On December 20, 2017, the National Institute of Standards and Technology (“NIST”) held a live webcast to discuss the draft updates to the Framework for Improving Critical Infrastructure Cybersecurity (“the Cybersecurity Framework”) and the Roadmap for Improving Critical Infrastructure Cybersecurity (“the Roadmap”). Although the webcast is not currently available online, NIST plans to publish a recording of the live webcast in early January 2018.

During this webcast, NIST provided an overview of the updates to Version 1.1 of the Cybersecurity Framework (“Version 1.1”), which were analyzed in previous blog posts on Inside Privacy and Inside Government Contracts. The webcast included a discussion of the following topics:

Version 1.1 Reflects Significant Industry Feedback. NIST emphasized that in creating Version 1.1 that it considered feedback from industry including over 120 comments on the January 2017 draft and information gained from discussions among more than 500 participants at a May 2017 Workshop. NIST also noted that industry was seeking only minimal changes and wanted this version to be compatible with Version 1.0.

Version 1.1 Is Designed to Be Compatible with Version 1.0. Version 1.1 is designed to be compatible with Version 1.0, and additions—including new categories and subcategories—will not invalidate existing Version 1.0 work products.

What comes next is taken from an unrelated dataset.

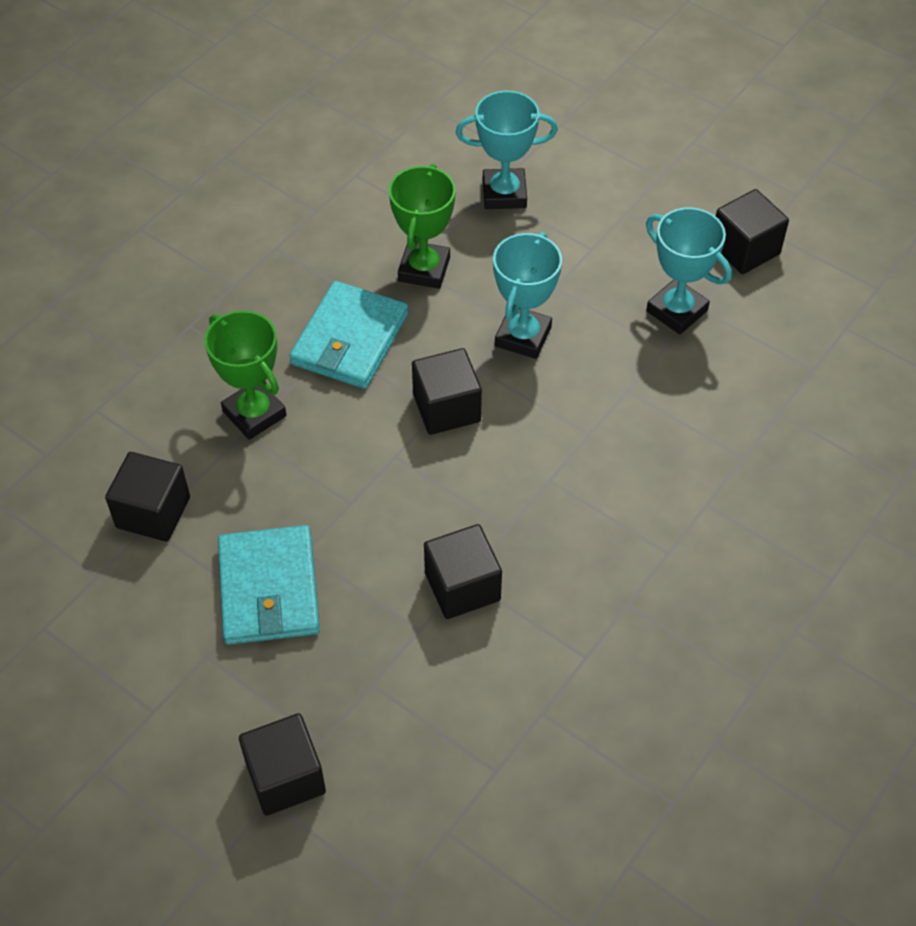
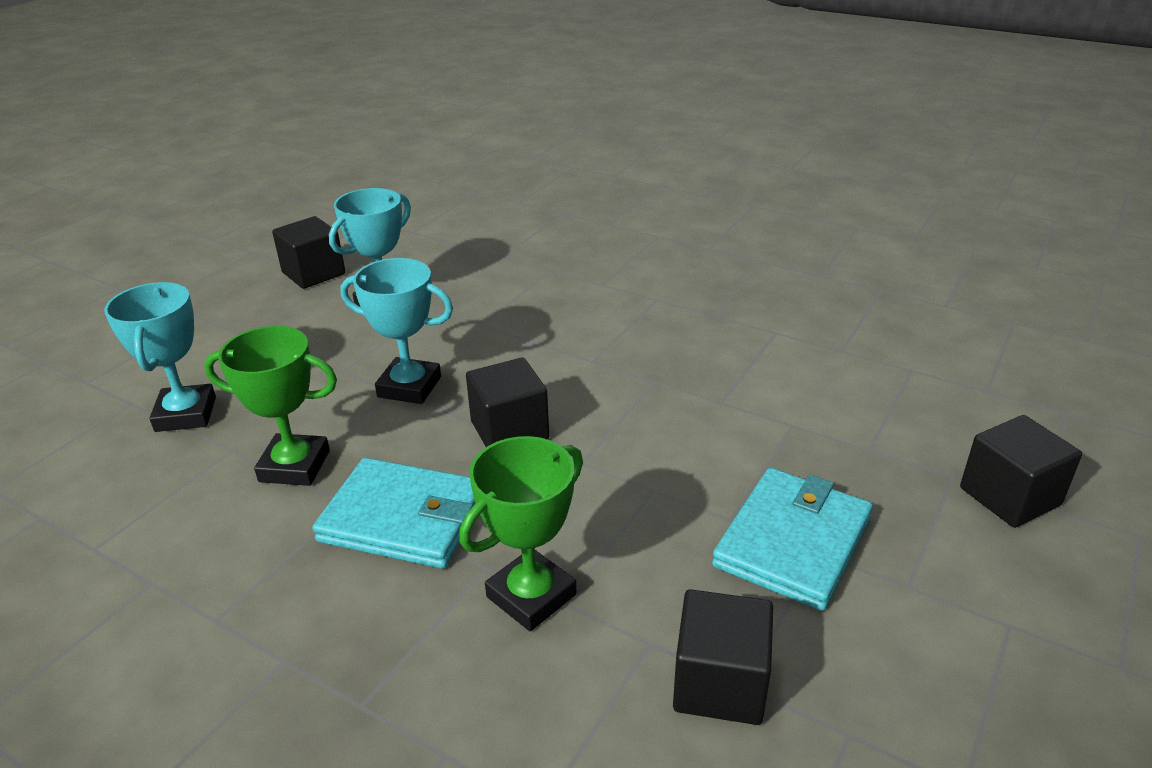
camera: 95 degrees left, 20 degrees down
turquoise wallet [218,525,320,645] -> turquoise wallet turned 45 degrees counterclockwise [712,468,873,611]
black cube [424,524,502,619] -> none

The Cybersecurity Framework is Broadly Applicable. During the webcast, NIST noted that although the Cybersecurity Framework was always intended to be applicable to a wide-range of technology, Version 1.1 explicitly states that the Cybersecurity Framework is applicable to a wide range of technologies, including Information Technology (“IT”), Operational Technology (“OT”), Cyber-Physical Systems (“CPS”) and the Internet of Things (“IoT”), as well as all phases of the system lifecycle.

In particular, NIST addressed Version 1.1’s increased focus on supply chain risk management (“SCRM”) and noted that Version 1.1’s guidance was explicitly designed to align with NIST Special Publication 800-161, Supply Chain Risk Management Practices for Federal Information Systems and Organizations.

The Major Changes to Version 1.1. The primary changes to the Framework highlighted by NIST included: increased guidance for conducting self-assessments; enhanced explanation of how the Cybersecurity Framework can be applied to manage cybersecurity risks within supply chains and in acquisition decisions; language describing categories was refined to better account for authentication, authorization, and identity proofing; and a discussion of the revised integrated risk management implementation tiers.

Edits to the Roadmap Version 1.1. Roadmap Version 1.1 has also been edited and broadened in connection with the updates to the Cybersecurity Framework. In particular, NIST addressed the three new topics added to the Roadmap: Coordinated Vulnerability Disclosure, Governance and Enterprise Risk Management and Measuring Cybersecurity.

NIST is soliciting feedback on the draft Cybersecurity Framework and the draft Roadmap Version 1.1 at cyberframework@nist.gov until January 19, 2017. NIST expects to issue final versions of the Cybersecurity Framework and Roadmap Version 1.1 in early 2018. Also in 2018, NIST expects to host a workshop to: share and understand use and best practices of the Cybersecurity Framework; determine early usage and utility of the Cybersecurity Framework and Roadmap Version 1.1; and engage in collaborative discussions related to Roadmap Version 1.1 topic areas.